■ **Goal of the exercise**: Across the entries below, how many lines have the string "down" in them? Reply with only the number.
○ ○ ○ ○
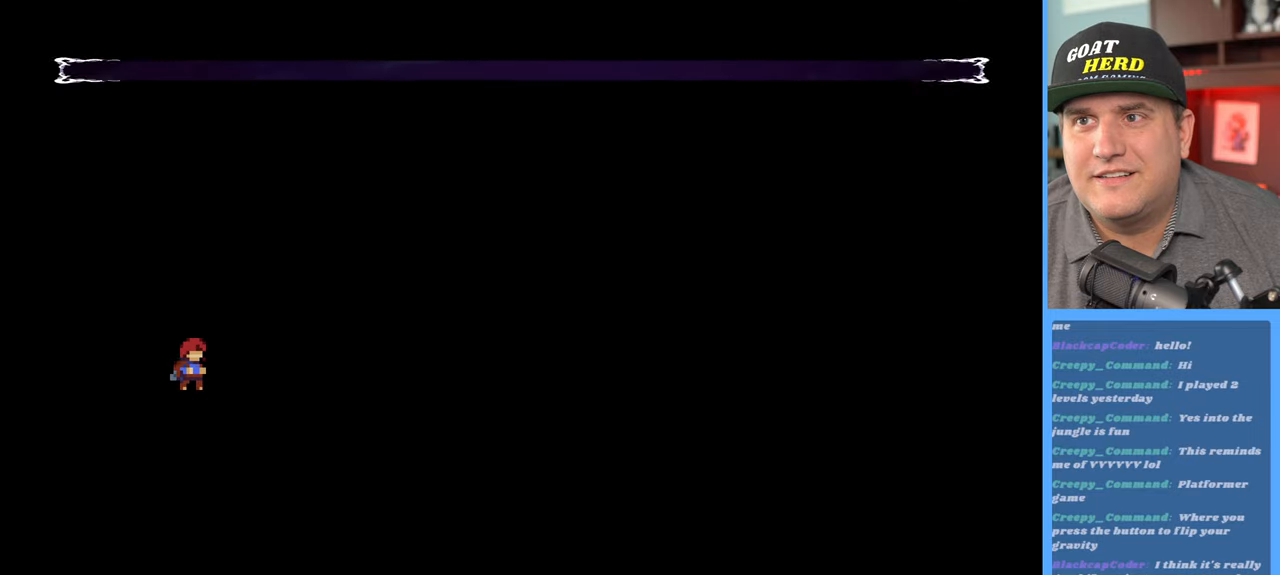
{"buttons": [], "left_stick": "center", "right_stick": "center", "events": [[333, "R2", "up"]]}
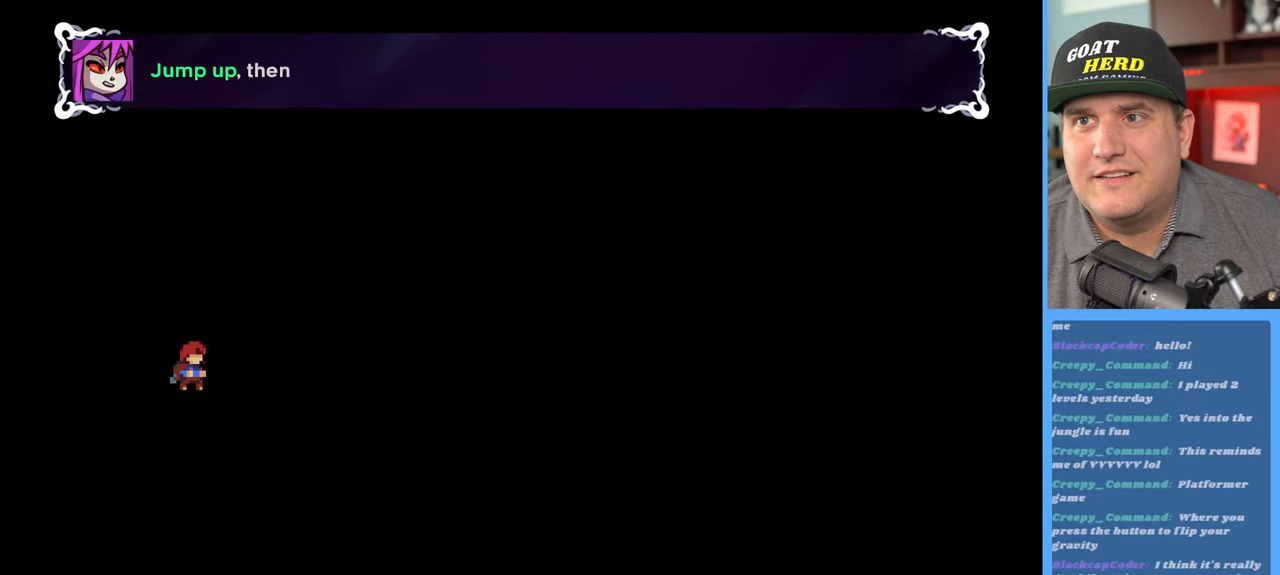
{"buttons": [], "left_stick": "center", "right_stick": "center", "events": [[200, "left_stick", "right"], [333, "left_stick", "center"]]}
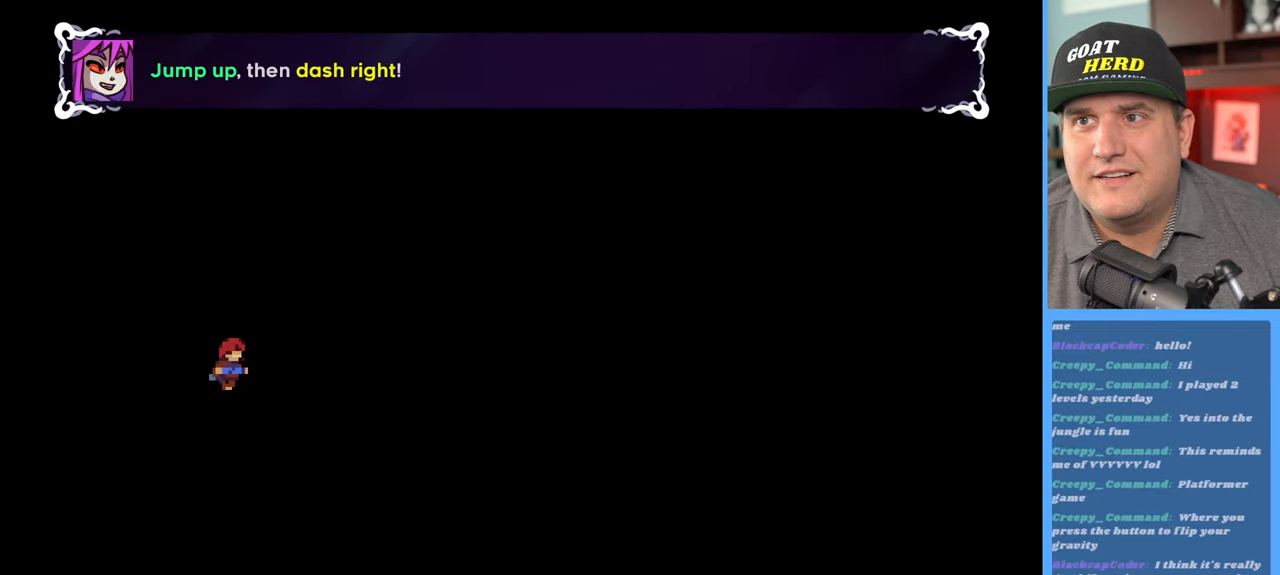
{"buttons": ["R2"], "left_stick": "center", "right_stick": "center", "events": [[317, "R2", "down"]]}
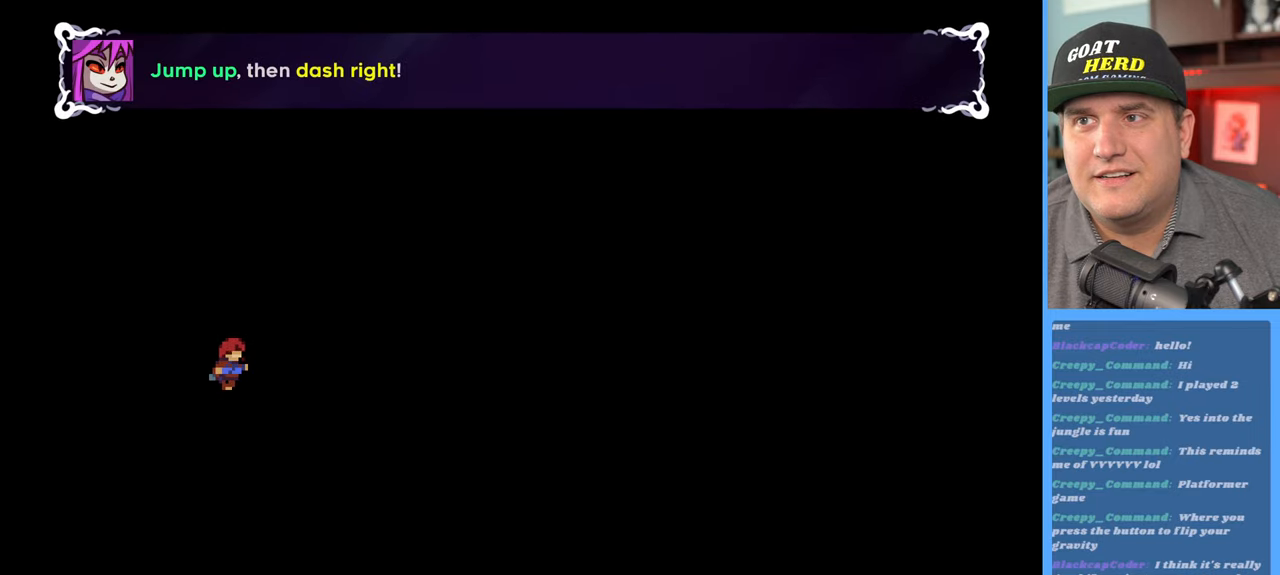
{"buttons": ["A", "R2"], "left_stick": "up-right", "right_stick": "center", "events": [[350, "left_stick", "up-right"], [383, "A", "down"]]}
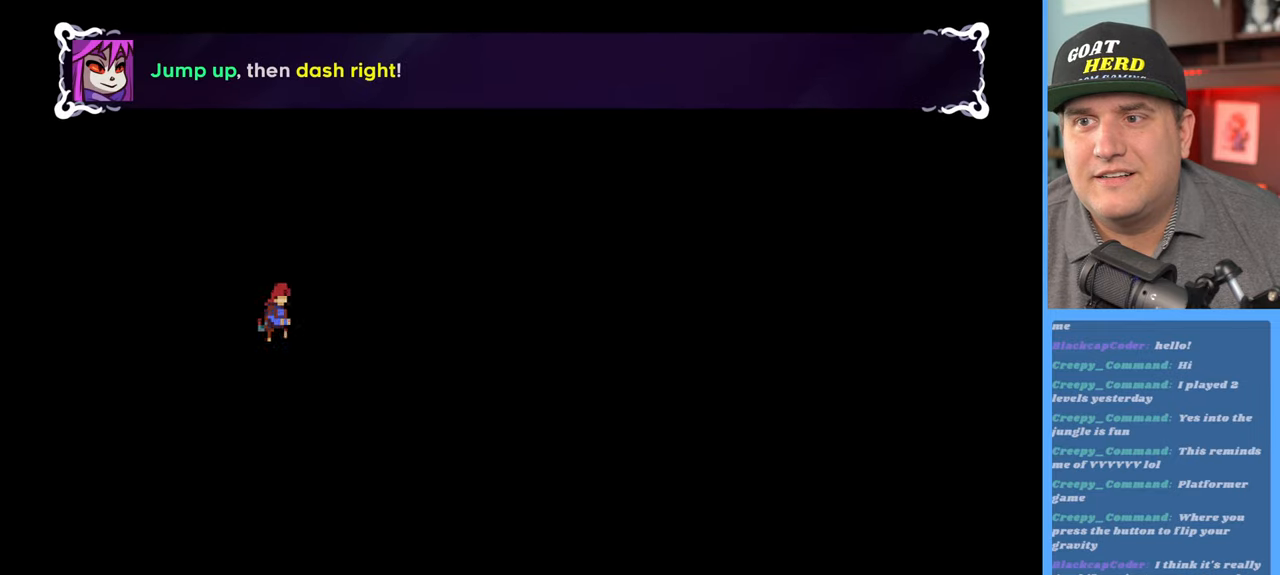
{"buttons": ["X", "R2"], "left_stick": "right", "right_stick": "center", "events": [[83, "A", "up"], [183, "X", "down"], [267, "left_stick", "right"]]}
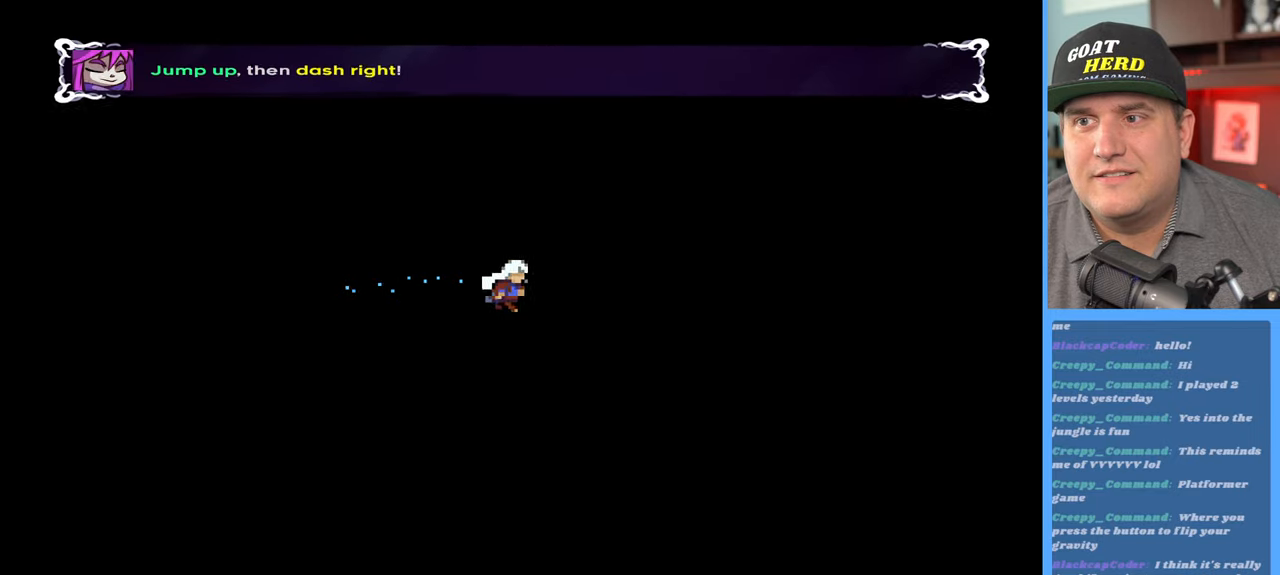
{"buttons": ["R2"], "left_stick": "center", "right_stick": "center", "events": [[117, "X", "up"], [150, "left_stick", "center"]]}
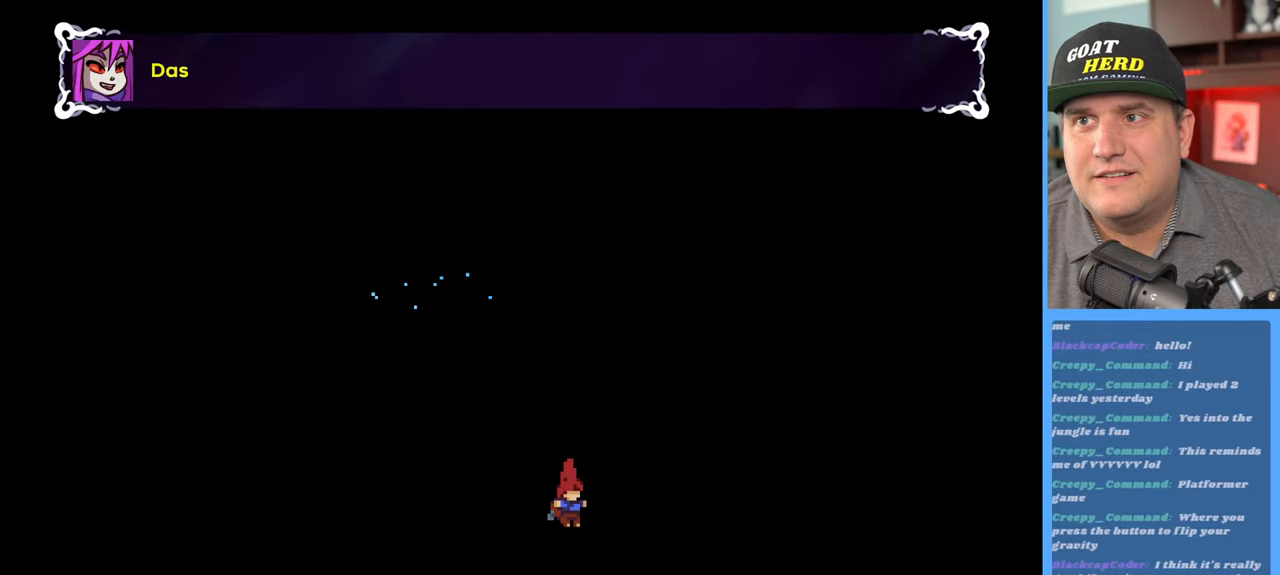
{"buttons": ["R2"], "left_stick": "center", "right_stick": "center", "events": []}
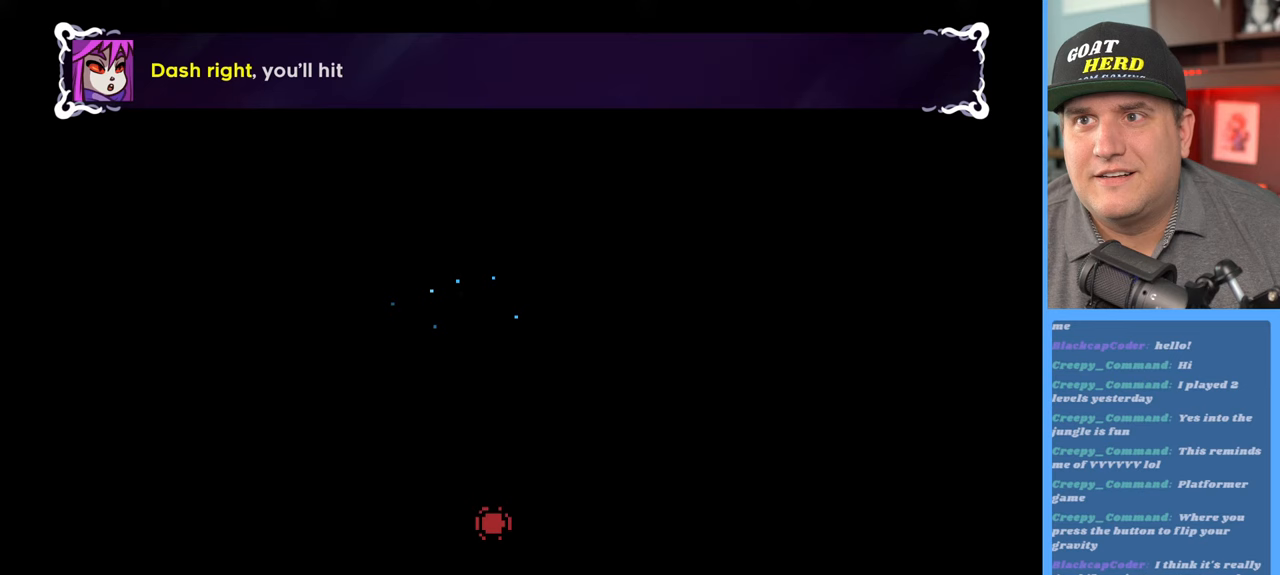
{"buttons": ["R2"], "left_stick": "center", "right_stick": "center", "events": []}
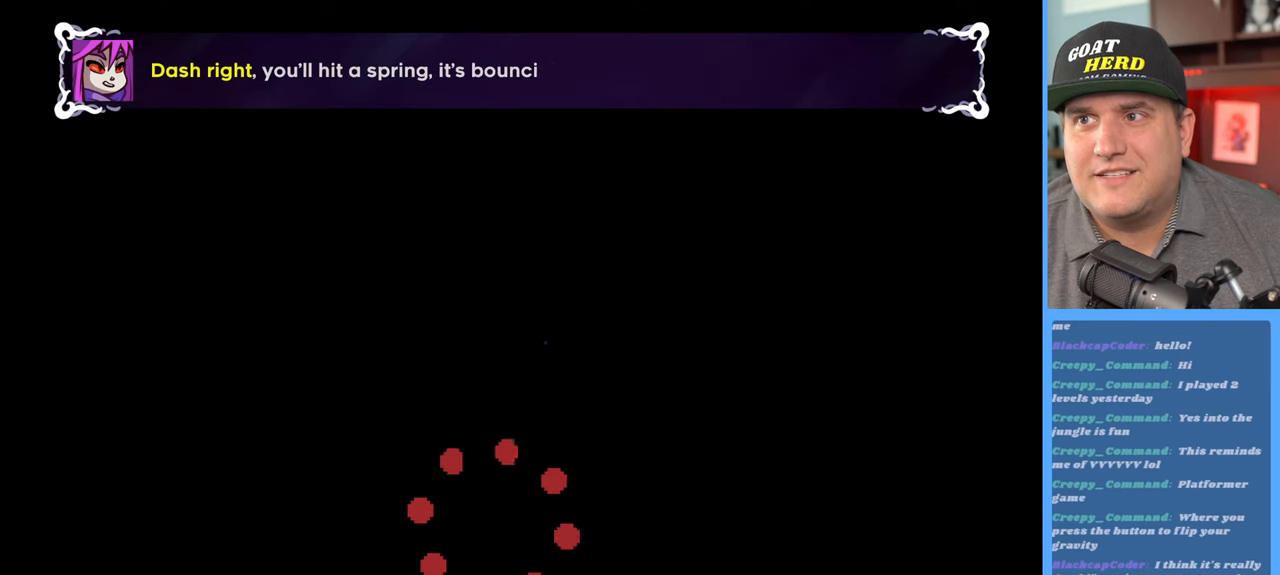
{"buttons": [], "left_stick": "center", "right_stick": "center", "events": [[167, "R2", "up"]]}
○ ○ ○ ○
■ **Exercise response**: 3